Page 1 of 2

Alert's history not working after changing concurrent checks

Posted: Wed Jul 16, 2014 3:45 pm
by uselessid
Hello.

Our nagios (3.5.1) has about 10k services and mostly all of it are active service checks.

We were experiencing high loads at OS and (we dont known if is related) some gaps in random graphics.

So, we followed the instructions to improve nagios's performance (http://nagios.sourceforge.net/docs/3_0/tuning.html) which lead us to change some parameters, including max_concurrent_checks until we came to a balance between OS's load and check latency. But, lowing max_concurrent_checks from 0 (unlimited) to 250 polluted the log file causing alert's history to simply stop (at least for the most part of the time). It keeps logging "Max concurrent service checks (250) has been reached" and it seems to mess the alert's history as the log grows up.

Our check latency were around 170 secs and after the changes it lowered to 5 to 15 secs.

I known that it keeps postponing the checks but it was the best way we found to make active and on-demand checks more responsive.

Re: Alert's history not working after changing concurrent ch

Posted: Wed Jul 16, 2014 8:06 pm
by Box293
Are you using MRTG?

Re: Alert's history not working after changing concurrent ch

Posted: Thu Jul 17, 2014 6:32 am
by uselessid
For general graphics i'm using nagios grapher.

But for nagiostats in specific i'm using MRTG, yes.

Re: Alert's history not working after changing concurrent ch

Posted: Thu Jul 17, 2014 5:05 pm
by abrist
uselessid wrote:For general graphics i'm using nagios grapher.

But for nagiostats in specific i'm using MRTG, yes.
The reason for the lower load is that a ton of your checks are most likely not running anywhere near their scheduled time. Were your issue mostly due to load or io wait?

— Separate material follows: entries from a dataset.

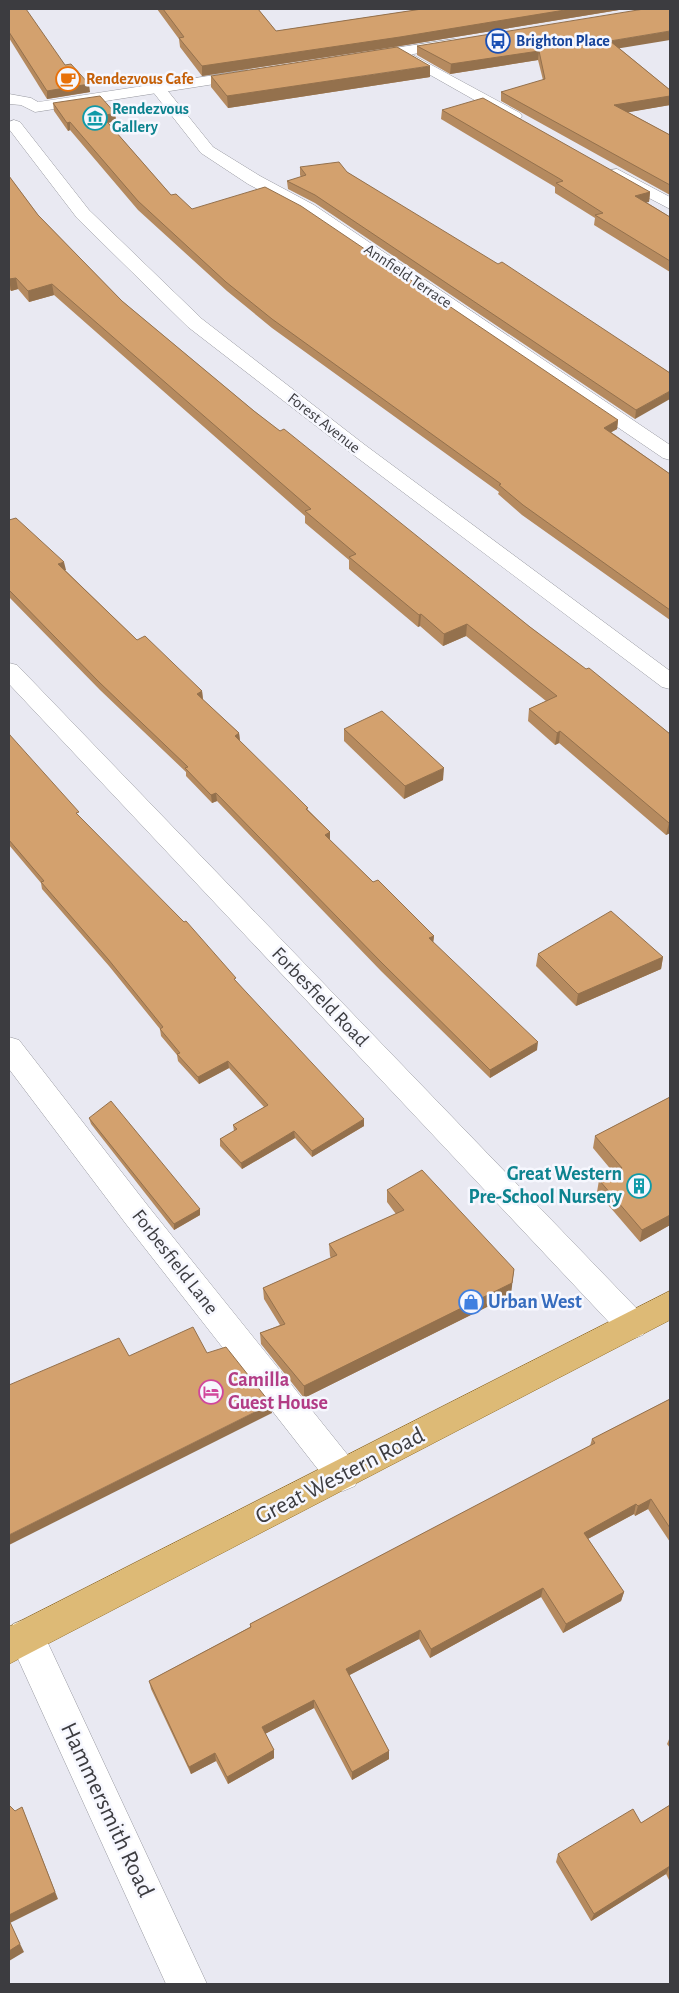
<svg xmlns="http://www.w3.org/2000/svg" width="679" height="1993" font-family="'Alegreya Sans',sans-serif">
<rect width="100%" height="100%" fill="#e9e9f2"/>
<g fill="none" stroke-linecap="round" stroke-linejoin="round">
<g stroke="#96979f" stroke-width="1">
<g id="street">
<path d="M400,48L520,113L522,116L520,119H508L395,55L393,52L395,49Z"/>
<path d="M158,83L163,85L213,147L260,176L314,205L670,445V460L663,458L302,213L248,184L201,153L150,88Z"/>
<path d="M617,169L670,197V209L611,178L609,174L611,170Z"/>
<path d="M9,663L17,665L643,1315L648,1325L643,1335L632,1339L621,1335L9,684Z"/>
<path d="M9,1037L19,1040L148,1206L355,1464L360,1475L355,1486L343,1491L331,1486L126,1224L9,1069Z"/>
<path d="M26,1619L39,1624L207,1984H166L9,1639L13,1624Z"/>
</g>
</g>
<g stroke="#96979f" stroke-width="1">
<g id="secondary">
<path d="M454,39L459,40L461,43L459,46L368,62L360,57L368,52Z"/>
<path d="M248,70L256,75L253,78L35,112L21,105L9,104V94L31,98L38,102Z"/>
<path d="M14,120L20,122L89,210L202,319L365,445L670,671V689L662,687L351,453L188,327L77,218L9,129V122Z"/>
</g>
</g>
<g stroke="#967028" stroke-width="1">
<path id="primary" d="M670,1291V1320L9,1664V1627Z"/>
</g>
<use href="#street" fill="#fff" fill-rule="evenodd"/>
<use href="#secondary" fill="#fff" fill-rule="evenodd"/>
<use href="#primary" fill="#ddba76" fill-rule="evenodd"/>
</g>
<g fill="#b58a5f">
<path d="M9,9L65,65L90,92L47,99L9,38Z"/>
<path d="M157,9H258L276,31L422,9H625L400,46L202,76L180,47L179,39Z"/>
<path d="M417,46L619,48L670,90V105L628,112L670,135V195L501,101V92L543,80L538,60L450,74L417,55Z"/>
<path d="M211,76L430,77L228,108L211,87Z"/>
<path d="M53,103L115,113L116,121L108,123L171,195L192,209L618,420L617,429L611,432L670,474V620L522,515L498,494L499,492L272,328L227,291L138,210L70,130L68,131L54,111Z"/>
<path d="M442,110L650,192L649,202H646L670,217V272L594,225L595,218L555,193V187L441,119Z"/>
<path d="M300,167L347,172L670,373L635,419L315,203L288,189L287,181L301,177L300,175Z"/>
<path d="M9,176L38,215L122,301L254,411L530,627L670,734V833L666,835L559,743L555,745L528,721L529,709L546,701L466,636L443,646L420,626L418,627L349,569V560L305,523V516L54,295L29,302L18,289L11,291L9,288Z"/>
<path d="M9,520L66,570H65L137,640L202,691L203,700L239,733L240,741L330,832V840L373,882L434,936L433,942L537,1050L490,1078L381,971L217,801L212,803L186,776V772L100,690L9,597Z"/>
<path d="M344,729L443,780L404,799L344,741Z"/>
<path d="M9,731L11,737L80,817L236,981L364,1126L312,1157L295,1138L242,1169L220,1146V1139L234,1131L233,1125L264,1107L229,1068L199,1084L178,1061L177,1055L161,1036L160,1029L109,966L42,889L41,883L9,845Z"/>
<path d="M538,954L663,957L661,969L576,1006L536,966Z"/>
<path d="M670,1097V1225L640,1242L597,1192L599,1180L613,1172L593,1148L595,1136Z"/>
<path d="M89,1118L200,1209V1215L174,1230L91,1124Z"/>
<path d="M387,1190L511,1295L304,1398L261,1344L260,1333L280,1325L264,1299L263,1288L331,1258L330,1256L329,1244L396,1214L387,1202Z"/>
<path d="M670,1399V1542L648,1509L635,1516L634,1514L588,1539L624,1592L621,1601L563,1633L541,1597L430,1658L419,1639L349,1675L389,1751V1759L352,1780L314,1708L265,1734L274,1750V1758L228,1784L216,1761L191,1774L151,1689L149,1681L250,1627V1624L590,1446L592,1439Z"/>
<path d="M670,1737V1748L667,1744Z"/>
<path d="M670,1805V1882L666,1874L591,1921L556,1862L558,1854L641,1823Z"/>
</g>
<g fill="#94714d">
<path d="M571,9H625L400,46L202,76V66Z"/>
<path d="M670,31V40L609,50L610,41Z"/>
<path d="M539,51L538,60L450,74L451,64Z"/>
<path d="M430,66V77L228,108L227,96Z"/>
<path d="M89,84L90,92L47,99V91Z"/>
<path d="M670,96V105L613,115L614,105Z"/>
<path d="M115,113L116,121L102,124V116Z"/>
<path d="M70,122V130L68,131L67,123Z"/>
<path d="M650,192L649,202L633,206L635,196Z"/>
<path d="M16,278L18,289L11,291L9,279Z"/>
<path d="M52,284L54,295L29,302L28,291Z"/>
<path d="M670,391V399L635,419L636,410Z"/>
<path d="M618,420L617,429L603,437L604,428Z"/>
<path d="M64,562L66,570L59,572L58,564Z"/>
<path d="M421,614L420,626L418,627L419,615Z"/>
<path d="M467,624L466,636L443,646L444,634Z"/>
<path d="M202,691L203,700L197,694Z"/>
<path d="M560,731L559,743L555,745L557,733Z"/>
<path d="M239,733L240,742L235,736Z"/>
<path d="M444,768L443,780L404,799L405,786Z"/>
<path d="M216,793L217,801L212,803L211,795Z"/>
<path d="M670,822V833L666,835L669,823Z"/>
<path d="M330,832V840L325,835Z"/>
<path d="M434,936L433,944L429,938Z"/>
<path d="M663,957L661,969L576,1006L578,994Z"/>
<path d="M538,1042L537,1050L490,1078V1070Z"/>
<path d="M228,1061L229,1068L199,1084L198,1077Z"/>
<path d="M364,1119V1126L312,1157V1151Z"/>
<path d="M294,1131L295,1138L242,1169L241,1163Z"/>
<path d="M200,1209V1215L174,1230V1224Z"/>
<path d="M670,1215V1225L640,1242L642,1230Z"/>
<path d="M514,1269L511,1295L304,1398V1386Z"/>
<path d="M271,1404L272,1413L9,1545V1535Z"/>
<path d="M651,1499L648,1509L635,1516L638,1506Z"/>
<path d="M636,1504L634,1514L582,1542L584,1533Z"/>
<path d="M543,1588L541,1597L430,1658L431,1649Z"/>
<path d="M624,1592L621,1601L563,1633L566,1624Z"/>
<path d="M420,1630L419,1639L346,1677V1669Z"/>
<path d="M314,1700V1708L263,1735L262,1727Z"/>
<path d="M274,1750V1758L228,1784L227,1777Z"/>
<path d="M389,1751V1759L352,1780V1772Z"/>
<path d="M215,1753L216,1761L191,1774L189,1767Z"/>
<path d="M22,1807L58,1899L10,1923L24,1952L9,1961V1915Z"/>
<path d="M670,1866L666,1874L591,1921L594,1914Z"/>
</g>
<g fill="#d3a16e" stroke="#94714d">
<path d="M9,9H26L65,65L71,64L89,84L47,91L9,32Z"/>
<path d="M163,9H258L276,31L422,9H571L400,37L202,66L179,38L184,37Z"/>
<path d="M644,9H670V31L610,41L670,90V96L614,105L670,135V185L501,92L545,79L539,51L451,64L417,46Z"/>
<path d="M397,47L430,66L227,96L211,76Z"/>
<path d="M100,96L115,113L102,116L171,195L176,194L192,209L265,187L301,206L618,420L604,428L670,474V610L523,505L499,485L501,484L272,319L226,282L138,201L70,122L67,123L53,103Z"/>
<path d="M483,98L650,192L635,196L670,217V261L595,215L603,213L556,183L563,181L560,179L442,110Z"/>
<path d="M339,162L347,172L498,264L502,262L670,373V391L636,410L315,195L287,181L306,175L300,167Z"/>
<path d="M9,176L38,215L122,301L254,411L280,431L284,429L530,627L586,669L589,668L670,734V822L669,823L560,731L557,733L529,709L557,696L467,624L444,634L421,614L419,615L349,557L356,554L305,511L311,509L52,284L28,291L16,278L9,279Z"/>
<path d="M16,518L64,562L58,564L137,640L145,636L202,691L197,694L239,733L235,736L308,808L306,809L330,832L325,835L373,882L378,880L434,936L429,938L538,1042L490,1070L381,962L216,793L211,795L185,768L188,767L99,682L9,590V520Z"/>
<path d="M382,711L444,768L405,786L344,729Z"/>
<path d="M9,734L79,812L76,813L184,922L186,921L236,978L234,979L364,1119L312,1151L294,1131L241,1163L220,1139L237,1129L233,1125L268,1105L228,1061L198,1077L177,1054L180,1053L160,1029L163,1027L108,959L41,882L44,881L9,840Z"/>
<path d="M611,911L663,957L578,994L538,954Z"/>
<path d="M670,1097V1215L642,1230L599,1180L622,1168L595,1136Z"/>
<path d="M111,1101L200,1209L174,1224L89,1118Z"/>
<path d="M422,1170L514,1269L512,1283L304,1386L260,1333L285,1324L263,1288L337,1255L329,1244L404,1210L387,1190Z"/>
<path d="M193,1327L207,1353L226,1347L271,1404L9,1535V1385L119,1338L129,1356Z"/>
<path d="M670,1399V1528L651,1499L638,1506L636,1504L584,1533L624,1592L566,1624L543,1588L431,1649L420,1630L346,1669L389,1751L352,1772L314,1700L262,1727L274,1750L227,1777L215,1753L189,1767L149,1681L251,1627L250,1624L595,1443L592,1439Z"/>
<path d="M9,1805L15,1811L22,1807L55,1892L9,1915Z"/>
<path d="M670,1805V1866L594,1914L558,1854L633,1809L641,1823Z"/>
<path d="M9,1920L20,1944L9,1951Z"/>
</g>
<defs>
<g id="bus-ring" transform="scale(1.25)"><circle r="9.5" fill="#f6f7fe" stroke="#1a4fb4" stroke-width="1.5"/><path d="M-5-6H5V4H4V6H2V4H-2V6H-4V4H-5ZM-3.5-4V0h7V-4ZM-3.5 1.2v1.5H-2V1.2ZM2 1.2v1.5H3.5V1.2Z" fill="#1a4fb4"/></g>
<g id="cafe-ring" transform="scale(1.25)"><circle r="9.5" fill="#f6f7fe" stroke="#e8710a" stroke-width="1.5"/><path d="M-5.5-4.5H6V0H3Q3 3.5 0 3.5H-2.5Q-5.5 3.5-5.5 0ZM3-3.2v2h1.7v-2ZM-6 4.5H4V6H-6Z" fill="#e8710a"/></g>
<g id="museum-ring" transform="scale(1.25)"><circle r="9.5" fill="#f6f7fe" stroke="#0f9aa8" stroke-width="1.5"/><path d="M0-6L6-3V-2H-6V-3ZM-5-1h2V3h-2ZM-1-1h2V3h-2ZM3-1h2V3H3ZM-6 4H6V6H-6Z" fill="#0f9aa8"/></g>
<g id="building-ring" transform="scale(1.25)"><circle r="9.5" fill="#f6f7fe" stroke="#0f9aa8" stroke-width="1.5"/><path d="M-4-6H4V6H1V3H-1V6H-4ZM-2.5-4.3h1.7v1.8h-1.7ZM.8-4.3h1.7v1.8H.8ZM-2.5-1h1.7V.8h-1.7ZM.8-1h1.7V.8H.8Z" fill="#0f9aa8"/></g>
<g id="shop-ring" transform="scale(1.25)"><circle r="9.5" fill="#f6f7fe" stroke="#3f7fe0" stroke-width="1.5"/><path d="M-5-2.5h2.3a2.7 3.5 0 0 1 5.4 0H5L5.5 6h-11ZM-1.5-2.5h3a1.5 2.3 0 0 0-3 0Z" fill="#3f7fe0"/></g>
<g id="hotel-ring" transform="scale(1.25)"><circle r="9.5" fill="#f6f7fe" stroke="#d1479c" stroke-width="1.5"/><path d="M-6-4.5h1.5V1H6V5H4.5V3h-9V5H-6ZM-4 0a1.8 1.8 0 1 1 3.6 0ZM.5 0V-2.5h3Q6-2.5 6 0Z" fill="#d1479c"/></g>
</defs>
<g fill-rule="evenodd">
<use href="#bus-ring" x="498" y="41"/>
<use href="#cafe-ring" x="68" y="79"/>
<use href="#museum-ring" x="95" y="118"/>
<use href="#building-ring" x="639" y="1186"/>
<use href="#shop-ring" x="471" y="1302"/>
<use href="#hotel-ring" x="211" y="1392"/>
</g>
<g text-anchor="middle" dominant-baseline="central" stroke-width="5" stroke-linejoin="round" paint-order="stroke">
<g font-size="16" font-weight="bold" fill="#164399" stroke="#f6f7fe" text-anchor="start">
<text x="516" y="41">Brighton Place</text>
</g>
<g font-size="16" font-weight="bold" fill="#c56008" stroke="#f6f7fe" text-anchor="start">
<text x="86" y="79">Rendezvous Cafe</text>
</g>
<g font-size="16" font-weight="bold" fill="#0d838f" stroke="#f6f7fe" text-anchor="start">
<text x="112" y="109">Rendezvous<tspan x="112" dy="18">Gallery</tspan></text>
</g>
<g font-size="16" fill="#3c3c40" stroke="#f6f7fe">
<text transform="translate(408 276) rotate(34)">Annfield Terrace</text>
<text transform="translate(324 423) rotate(38)">Forest Avenue</text>
</g>
<g font-size="20" fill="#3c3c40" stroke="#f6f7fe">
<text transform="translate(320 997) rotate(46)">Forbesfield Road</text>
<text transform="translate(175 1262) rotate(52)">Forbesfield Lane</text>
</g>
<g font-size="20" font-weight="bold" fill="#0d838f" stroke="#f6f7fe" text-anchor="end">
<text x="622" y="1174">Great Western<tspan x="622" dy="23">Pre-School Nursery</tspan></text>
</g>
<g font-size="20" font-weight="bold" fill="#366cbe" stroke="#f6f7fe" text-anchor="start">
<text x="488" y="1302">Urban West</text>
</g>
<g font-size="20" font-weight="bold" fill="#b23c85" stroke="#f6f7fe" text-anchor="start">
<text x="228" y="1380">Camilla<tspan x="228" dy="23">Guest House</tspan></text>
</g>
<g font-size="24" fill="#3c3c40" stroke="#f6f7fe">
<text transform="translate(340 1476) rotate(-27)">Great Western Road</text>
<text transform="translate(107 1810) rotate(65)">Hammersmith Road</text>
</g>
</g>
<rect width="679" height="1993" fill="none" stroke="#3c3c40" stroke-width="20"/>
</svg>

Re: Alert's history not working after changing concurrent ch

Posted: Thu Jul 17, 2014 9:19 pm
by Box293
uselessid wrote:But for nagiostats in specific i'm using MRTG, yes.
I asked this because I've seen situations where stale MRTG configuration can lead to a higher load which can cause gaps in graphs.

If you have decomissioned objects in your MRTG config file, delays in MRTG trying to access these non-contactable devices can make MRTG run longer than expected. With about 10k services it could be possible that decomissioned devices may still be in your mrtg configs.

I hope this is of some help.

Re: Alert's history not working after changing concurrent ch

Posted: Fri Jul 18, 2014 7:14 am
by uselessid
abrist wrote:
uselessid wrote:For general graphics i'm using nagios grapher.

But for nagiostats in specific i'm using MRTG, yes.
The reason for the lower load is that a ton of your checks are most likely not running anywhere near their scheduled time. Were your issue mostly due to load or io wait?

Mostly related to load.

I know that nagios was postponing the checks when i used a low max_concurrent_checks value but in general the check latency time (active checks) got considerably lower and on-demand checks almost instantaneous.

For our scneario, it seems to be the best setting (to not use unlimited max_concurrent_checks).

I only wish that could be a way to supress those log messages (concurrent checks reached).

Re: Alert's history not working after changing concurrent ch

Posted: Fri Jul 18, 2014 12:49 pm
by lmiltchev
I only wish that could be a way to supress those log messages (concurrent checks reached).
I don't believe there is a way to suppress these messages. I would recommend focusing on finding out what is causing the high load on the system.

Re: Alert's history not working after changing concurrent ch

Posted: Wed Jul 23, 2014 6:36 am
by uselessid
The load is possibly due a lot of services being monitored by active checks, about 10k, so there's a lot of concurrent checks.

Besides that, the server's also run the script's checks and, as we monitor remote locations through MPLS/Internet and latency/packet loss may occur, then it happens that some scripts keep hanging waiting for the timeout. Sum it all and you got the high load.

I don't think there's much we can do. Lowing max_concurrent_checks is our best choice!

Re: Alert's history not working after changing concurrent ch

Posted: Wed Jul 23, 2014 4:26 pm
by tmcdonald
Is there any way you could offload some of the checks to be passive? That would help with both the load and the concurrent checks.

Also, maybe try tweaking the check_interval for some non-critical checks to 10, 15, or higher.

Re: Alert's history not working after changing concurrent ch

Posted: Fri Jul 25, 2014 9:38 am
by uselessid
I've changed the check_interval for the most costly services but it didn't help much.

The load wouldn't be a problem as long it didn't affect the check latency or graphing (don't know exactly if it has something to do with it).